Alaskans Should Join Arctic-Wide Food Price Protest Jan. 31 and Boycott AC Stores
I’ve worked in Barrow Alaska, and they are not even exaggerating when they talk about these high prices - while it’s true that there are added costs to flying or barging in food, many of these prices are still hyperinflated above those additions because of the monopoly position of the distributors.
The idea of holding an Arctic-wide boycott of North West-owned stores was initiated by Inuk activist Leesie Papatsie from Iqaluit, Nunavut. Leesie started a Facebook group called Feeding My Family that has served to educate thousands of Canadians about staggering food costs in the Arctic, and how these costs are due in part to the monopoly power of North West in many communities.
The practice of price gouging at North West stores has contributed to too many families not having enough food to eat.
In the majority Inuit territory of Nunavut, for example, 70 percent of preschool-age Inuit children live in homes where there isn’t enough food. Led by Papatsie, Inuit gathered outside of Northern stores across Nunavut in 2012 to protest high food prices.
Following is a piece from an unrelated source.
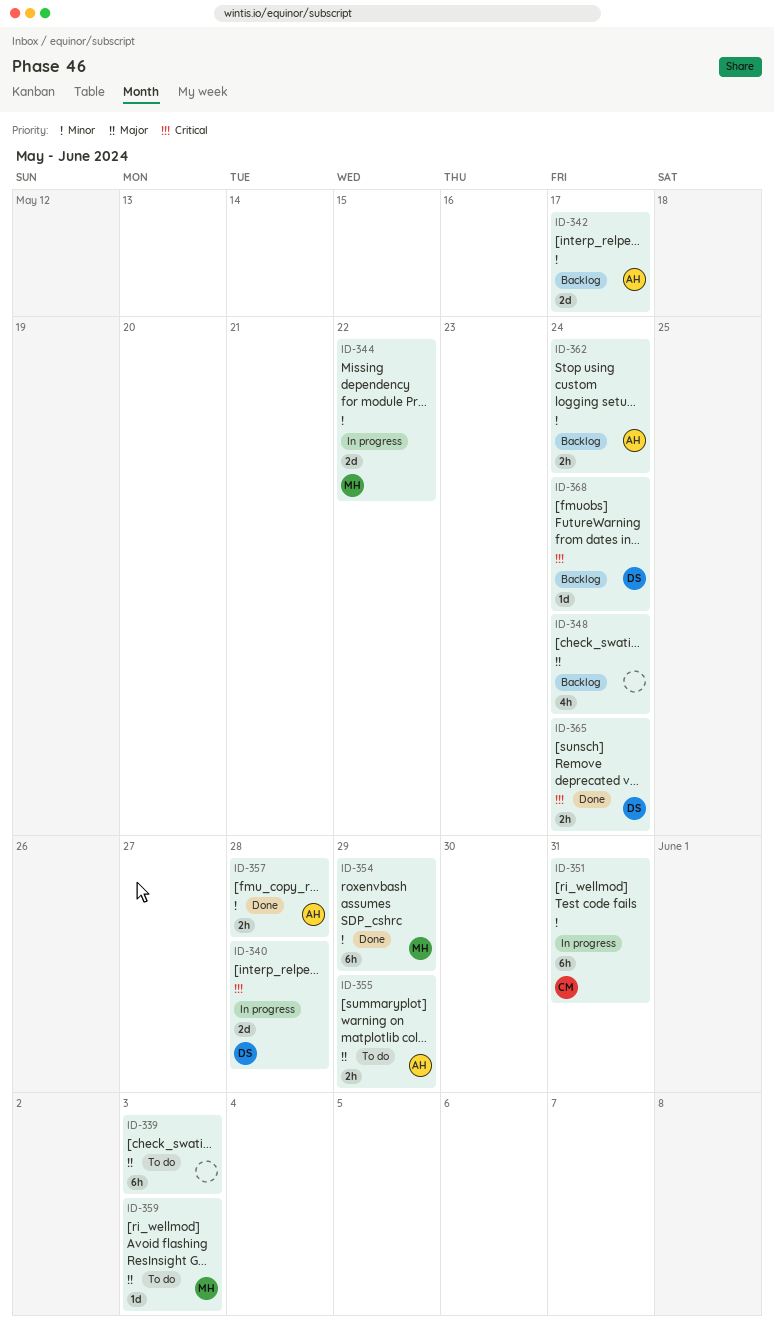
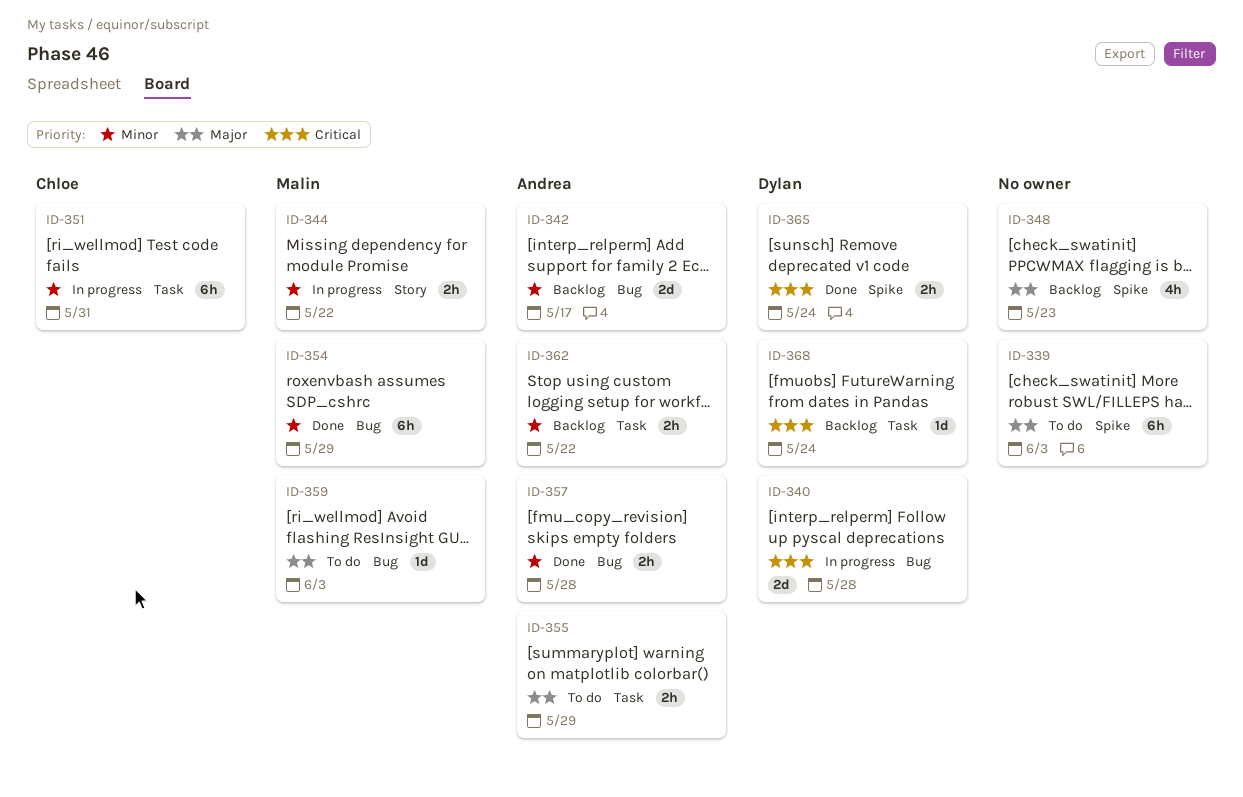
ID-344, estimate: 2d -> 2h
ID-348, due: May 24 -> May 23
ID-362, due: May 24 -> May 22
Recently, the Huffington Post ran a story about a family of nine in Nunavut sharing a two-bedroom apartment with not enough food to eat. This is a familiar situation in rural Alaska as well, with the major difference being that we lack the research and accompanying media attention about this problem.
Pictures of Northern food prices on the Feeding My Family Facebook page will look familiar to anyone who has ever shopped at AC. At the AC store in Kotzebue you will find $11 gallons of milk, $12 cartons of orange juice, $7 loaves of bread, eggs for $6.50 a dozen, 5-pound bags of carrots going for $12, small containers of blueberries for $9, and $3.60 cans of fruit.